Settlement reached in controversial Arizona donor case
SACRAMENTO -- California campaign finance officials have reached a settlement in the high-profile investigation into an $11-million donation from an obscure Arizona nonprofit, according to a source familiar with the case.
The settlement involves the nonprofit, Americans for Responsible Leadership, and the Center to Protect Patient Rights, another Arizona organization involved in the donation.
The source was not authorized to discuss the case before a Thursday announcement and requested anonymity.
A press conference is scheduled for noon with Fair Political Practices Commission Chair Ann Ravel, who is leaving her current position this week to join the Federal Election Commission in Washington.
The controversial $11-million donation was provided in October 2012 to fight Gov. Jerry Brown’s tax-hike plan and support a separate ballot measure to weaken unions’ political power. California officials sought to unmask the donors behind the contribution, calling it “campaign money laundering.”
After a heated court battle in the waning days of last year’s campaign, Americans for Responsible Leadership said it received the money from two other nonprofits -- the Center to Protect Patient Rights and the Virginia-based Americans for Job Security. But both of those organizations also keep their donors secret, and state officials vowed to continue investigating.
Although such nonprofits do not need to disclose their contributors under federal law, a California regulation says they cannot conceal a donor’s identity if the contribution was intended for a state campaign.

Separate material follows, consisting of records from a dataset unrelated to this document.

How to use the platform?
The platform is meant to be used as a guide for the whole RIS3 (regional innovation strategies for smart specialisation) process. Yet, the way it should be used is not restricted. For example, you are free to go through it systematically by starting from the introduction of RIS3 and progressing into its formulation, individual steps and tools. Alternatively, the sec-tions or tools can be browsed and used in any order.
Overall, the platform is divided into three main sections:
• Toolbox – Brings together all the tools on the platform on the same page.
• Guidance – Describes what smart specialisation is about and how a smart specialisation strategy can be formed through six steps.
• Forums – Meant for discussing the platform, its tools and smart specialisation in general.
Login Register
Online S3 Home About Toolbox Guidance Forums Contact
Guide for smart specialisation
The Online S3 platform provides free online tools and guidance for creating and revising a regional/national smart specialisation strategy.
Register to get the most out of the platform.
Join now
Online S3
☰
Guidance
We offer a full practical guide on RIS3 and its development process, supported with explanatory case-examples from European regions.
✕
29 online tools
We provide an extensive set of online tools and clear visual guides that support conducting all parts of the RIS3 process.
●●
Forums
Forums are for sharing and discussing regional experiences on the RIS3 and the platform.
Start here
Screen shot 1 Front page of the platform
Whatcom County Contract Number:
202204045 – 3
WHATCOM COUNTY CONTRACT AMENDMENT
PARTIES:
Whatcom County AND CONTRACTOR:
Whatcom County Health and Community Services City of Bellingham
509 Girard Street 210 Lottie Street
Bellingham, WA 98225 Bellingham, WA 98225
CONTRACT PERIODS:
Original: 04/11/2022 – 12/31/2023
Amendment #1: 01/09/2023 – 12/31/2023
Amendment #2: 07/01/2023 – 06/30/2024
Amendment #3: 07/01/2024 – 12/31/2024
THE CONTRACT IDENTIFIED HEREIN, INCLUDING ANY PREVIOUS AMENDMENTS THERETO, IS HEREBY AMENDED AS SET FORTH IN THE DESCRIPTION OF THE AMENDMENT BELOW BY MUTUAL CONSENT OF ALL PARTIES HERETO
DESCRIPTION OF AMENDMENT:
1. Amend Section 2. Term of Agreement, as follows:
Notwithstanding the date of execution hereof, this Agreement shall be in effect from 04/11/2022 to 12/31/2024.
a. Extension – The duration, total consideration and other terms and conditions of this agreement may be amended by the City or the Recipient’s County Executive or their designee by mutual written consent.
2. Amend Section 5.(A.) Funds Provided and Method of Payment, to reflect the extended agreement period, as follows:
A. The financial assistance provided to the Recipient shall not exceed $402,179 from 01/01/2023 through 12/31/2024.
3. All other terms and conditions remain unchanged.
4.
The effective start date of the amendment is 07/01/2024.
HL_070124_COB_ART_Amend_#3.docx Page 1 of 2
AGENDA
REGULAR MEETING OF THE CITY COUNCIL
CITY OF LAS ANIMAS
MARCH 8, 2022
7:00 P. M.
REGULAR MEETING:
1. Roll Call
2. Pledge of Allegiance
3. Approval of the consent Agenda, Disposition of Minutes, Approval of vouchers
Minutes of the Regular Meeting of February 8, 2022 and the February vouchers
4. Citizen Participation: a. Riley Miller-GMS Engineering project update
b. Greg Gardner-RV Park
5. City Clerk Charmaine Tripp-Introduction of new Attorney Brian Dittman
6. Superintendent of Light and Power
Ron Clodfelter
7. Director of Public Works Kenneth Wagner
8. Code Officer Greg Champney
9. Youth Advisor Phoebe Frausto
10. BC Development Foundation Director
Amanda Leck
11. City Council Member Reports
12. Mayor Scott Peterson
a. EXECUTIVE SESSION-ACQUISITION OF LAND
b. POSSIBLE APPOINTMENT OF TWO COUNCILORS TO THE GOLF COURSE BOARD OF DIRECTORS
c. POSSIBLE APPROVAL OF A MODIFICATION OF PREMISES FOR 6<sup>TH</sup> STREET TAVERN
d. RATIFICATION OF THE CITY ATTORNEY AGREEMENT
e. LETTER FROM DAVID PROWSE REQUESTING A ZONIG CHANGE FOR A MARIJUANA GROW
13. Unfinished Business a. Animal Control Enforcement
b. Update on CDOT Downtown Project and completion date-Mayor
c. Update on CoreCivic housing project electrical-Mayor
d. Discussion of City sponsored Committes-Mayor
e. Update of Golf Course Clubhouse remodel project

A spokesman for Americans for Responsible Leadership declined to comment on Wednesday afternoon.
The Center to Protect Patient Rights is known as a clearinghouse for conservative political donations nationwide. The secretive organization has been tied to Charles and David Koch, billionaire energy executives and Republican donors.
The Small Business Action Committee, the political organization in California that received the $11-million donation to use in last year’s campaigns, may also face punishment under state law. The Fair Political Practices Commission can order committees that receive “laundered” funds to pay an equivalent amount of money into the state general fund.